Everything's cool in Istanbul

Istanbul's cool.

It doesn't need my endorsement, of course. This place has been cool for several thousand years, long before it was called Istanbul. When your history dates to the Neolithic Age and you've been the capital city of so many empires it's hard to keep count, you get a reputation early on for being a pretty cool place. And after a quick visit over the weekend, I can vouch that its coolness is alive and thriving.

Different sources peg the population at anywhere from nine million to 15 million. Either way, it's a huge place. It spans two continents - the only city in the world to do so - spilling from Europe into Asia (or vice versa; I'm not sure anyone knows which side was settled first).

I stuck with my recent travel strategy of trying to get to know a small area really well rather than attempting to see everything in one visit. There's nothing like sitting at a sidewalk cafe in a faraway place, sipping a Turkish tea and enjoying the sunshine and having a guy from the restaurant up the street walk by and call out "Robert, how are you?" because he remembers you from the day before.

I spent most of my time in Sultanahmet, a historic district that includes the Blue Mosque, the Hagia Sophia, the Grand Bazaar and a maze of winding cobblestone streets lined with funky boutique hotels and restaurants. It runs along the Bosphorus Strait, a stunning body of water that separates Europe from Asia and is packed with ships of all shapes and sizes, bound for ports unknown.

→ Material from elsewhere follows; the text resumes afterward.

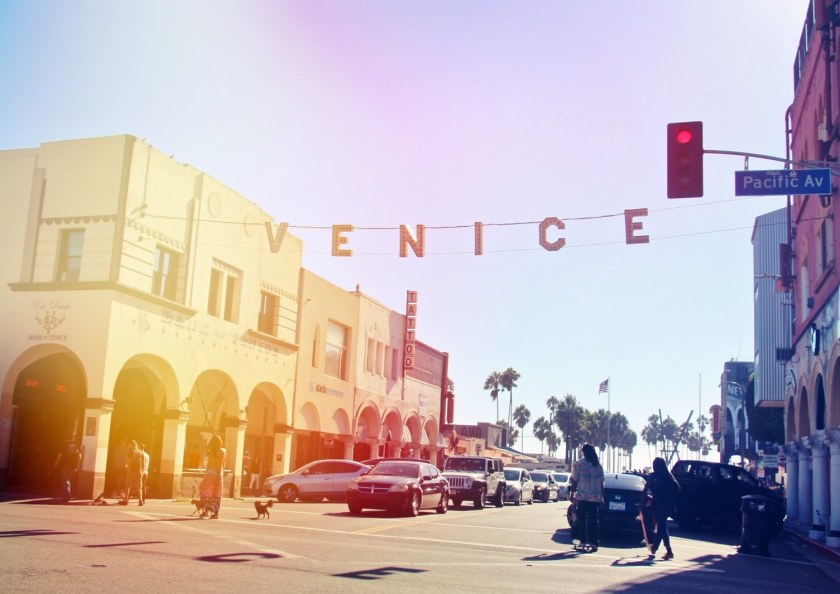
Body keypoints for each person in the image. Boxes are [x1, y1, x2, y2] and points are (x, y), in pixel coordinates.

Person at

Sultanamhet is built on the hills that climb semi-steeply from the water's edge. There are no high-rises; nothing more than four or five stories, all very old and charming and quaint. Many of the buildings have rooftop terraces for restaurants, and because each street is a little higher above the coast than the one before it, they almost all have spectacular views of the Bosphorus and the Asian side of the city across the way.

The Blue Mosque is the main attraction. It reminded me a lot of the Sheikh Zayed Mosque in Abu Dhabi, just 400 years older. The Topkapi Palace is nearby, and the Grand Bazaar, and the whole place is bustling with a nice mix of tourists and locals from early morning until around midnight.

There are cats everywhere, even in places where Abu Dhabi doesn't have cats. I saw bar cats and cafe cats and palace cats and rocks-beside-the-sea cats. No ceiling cats, though – Abu Dhabi still has the corner on that market.

The restaurants and bars are an eclectic mix of styles that attract a lot of the backpackers and other young vacationers. I walked into one that was playing James Brown's "The Payback" at full volume, then switched to some intolerable techno junk for about 20 minutes before the "DJ" started taking requests. Just write down a song and hand it to the bartender, who uses a laptop to find a recording online, and it will get played. I managed to get the Old 97's and Lucinda Williams into the mix. Not sure how the crowd liked it, but Istanbul seems like a live and let live kind of place, no matter what they think of your taste in music.